→ WORK INSTRUCTIONS:
• 1. Can you sum up the forum thread on keyword matching in Bro in two sentences?
• 2. Would you carry on the forum thread about keyword matching in Bro from the point where it stops?

Keyword matching in documents

Hi,

Is it possible for Bro to perform keyword matching on document files (such as text, open office, pdf etc.) and generate notices when the keyword is found.

Regards

Vikram Basu

I have made a sample Bro script after looking into the ssn-exposure and credit-card-exposure scripts. But I am getting error

“{“ts”:1505214009.989112,“level”:“Reporter::ERROR”,“message”:“string without NUL terminator: \u0022CONFIDENTIAL\u005cx0a\u0022”,“location”:""}” in reporter.log

How would I fix this ?

Regards

Vikram

Here is the script

#Keyword Matching Basic script

@load base/frameworks/notice

module KeywordMatch;

export {

Keyword Matching Log ID definition

redef enum Log::ID += { LOG };

redef enum Notice::Type += {

Matched

};

type Info: record {

ts: time &log;

uid: string &log;

id: conn_id &log;

word: string &log &optional;

data: string &log;

};

The Keyword that is being matched

const keyword = “CONFIDENTIAL” &redef;

}

event bro_init() &priority=5

{

Log::create_stream(KeywordMatch::LOG, [$columns=Info]);

}

function check_keyword(c: connection, data: string): bool

{

local it_matched = F;

if ( keyword in data )

{

it_matched = T;

}

if ( it_matched )

{

local log: Info = [$ts=network_time(),

$uid=c$uid, $id=c$id,

$word=keyword, $data=data];

Log::write(KeywordMatch::LOG, log);

NOTICE([$note=Matched,$conn=c,

$msg=fmt(“Keyword Matched %s”,keyword),

$sub=data,$identifier=cat(c$id$orig_h,c$id$resp_h)]);

return T;

}

return F;

}

event KeywordMatch::stream_data(f: fa_file, data: string)

[Dataset entries]
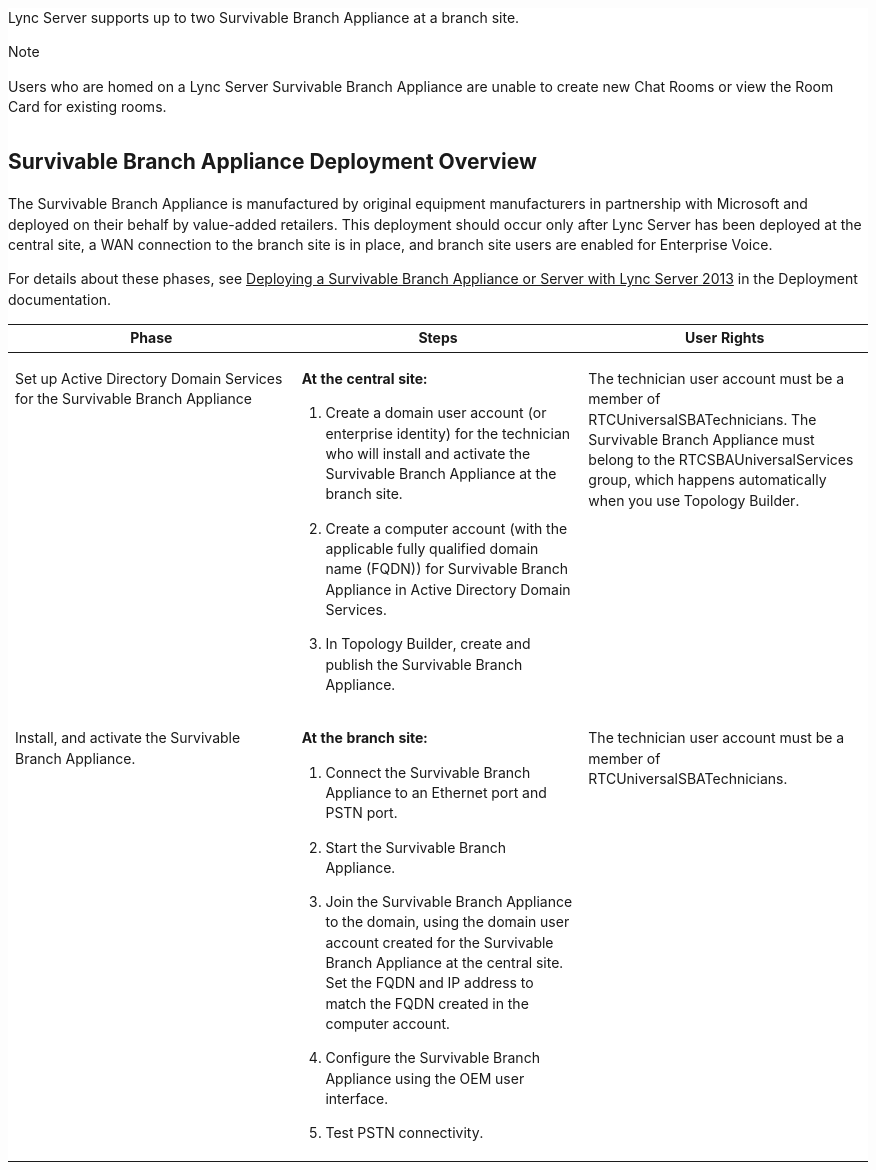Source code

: Lync Server supports up to two Survivable Branch Appliance at a branch site.

<div class="alert">


> [!NOTE]
> Users who are homed on a Lync Server Survivable Branch Appliance are unable to create new Chat Rooms or view the Room Card for existing rooms.



</div>

<div>

## Survivable Branch Appliance Deployment Overview

The Survivable Branch Appliance is manufactured by original equipment manufacturers in partnership with Microsoft and deployed on their behalf by value-added retailers. This deployment should occur only after Lync Server has been deployed at the central site, a WAN connection to the branch site is in place, and branch site users are enabled for Enterprise Voice.

For details about these phases, see [Deploying a Survivable Branch Appliance or Server with Lync Server 2013](lync-server-2013-deploying-a-survivable-branch-appliance-or-server.md) in the Deployment documentation.


<table>
<colgroup>
<col style="width: 33%" />
<col style="width: 33%" />
<col style="width: 33%" />
</colgroup>
<thead>
<tr class="header">
<th>Phase</th>
<th>Steps</th>
<th>User Rights</th>
</tr>
</thead>
<tbody>
<tr class="odd">
<td><p>Set up Active Directory Domain Services for the Survivable Branch Appliance</p></td>
<td><p><strong>At the central site:</strong></p>
<ol>
<li><p>Create a domain user account (or enterprise identity) for the technician who will install and activate the Survivable Branch Appliance at the branch site.</p></li>
<li><p>Create a computer account (with the applicable fully qualified domain name (FQDN)) for Survivable Branch Appliance in Active Directory Domain Services.</p></li>
<li><p>In Topology Builder, create and publish the Survivable Branch Appliance.</p></li>
</ol></td>
<td><p>The technician user account must be a member of RTCUniversalSBATechnicians. The Survivable Branch Appliance must belong to the RTCSBAUniversalServices group, which happens automatically when you use Topology Builder.</p></td>
</tr>
<tr class="even">
<td><p>Install, and activate the Survivable Branch Appliance.</p></td>
<td><p><strong>At the branch site:</strong></p>
<ol>
<li><p>Connect the Survivable Branch Appliance to an Ethernet port and PSTN port.</p></li>
<li><p>Start the Survivable Branch Appliance.</p></li>
<li><p>Join the Survivable Branch Appliance to the domain, using the domain user account created for the Survivable Branch Appliance at the central site. Set the FQDN and IP address to match the FQDN created in the computer account.</p></li>
<li><p>Configure the Survivable Branch Appliance using the OEM user interface.</p></li>
<li><p>Test PSTN connectivity.</p></li>
</ol></td>
<td><p>The technician user account must be a member of RTCUniversalSBATechnicians.</p></td>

→ ANSWERS FOR EACH ITEM:
• 1. Vikram Basu asks whether Bro can match keywords in document files such as text, Open Office and PDF files and generate notices when a keyword is found. He then shares a sample script he wrote after looking at the ssn-exposure and credit-card-exposure scripts, which checks data for the keyword "CONFIDENTIAL", logs matches and raises a notice, but it produces a "string without NUL terminator" error in reporter.log, and he asks how to fix it.

• 2.
{

local c: connection;

for ( id in f$conns )

{

c = f$conns[id];

break;

}

if ( c$start_time > network_time()-20secs )

check_keyword(c, data);

}

event file_new (f: fa_file)

{

if ( f$source ==“HTTP” )

{

Files::add_analyzer(f, Files::ANALYZER_DATA_EVENT,

[$stream_event=KeywordMatch::stream_data]);

}

}

Hi Vikram,

it turns out that you found a small bug (or at least gotcha) in Bro. Bro
has a few functions that do not deal very well with binary data. "in"
happens to be one of them.

I wrote a small patch to Bro that should fix this problems. It is in the
branch topic/johanna/in-binary. If you want to manually apply it, you only
need the single line change in Expr.cc:
https://github.com/bro/bro/compare/topic/johanna/in-binary

I also created a merge request for this at
https://bro-tracker.atlassian.net/browse/BIT-1845 if you are interested in
tracking this.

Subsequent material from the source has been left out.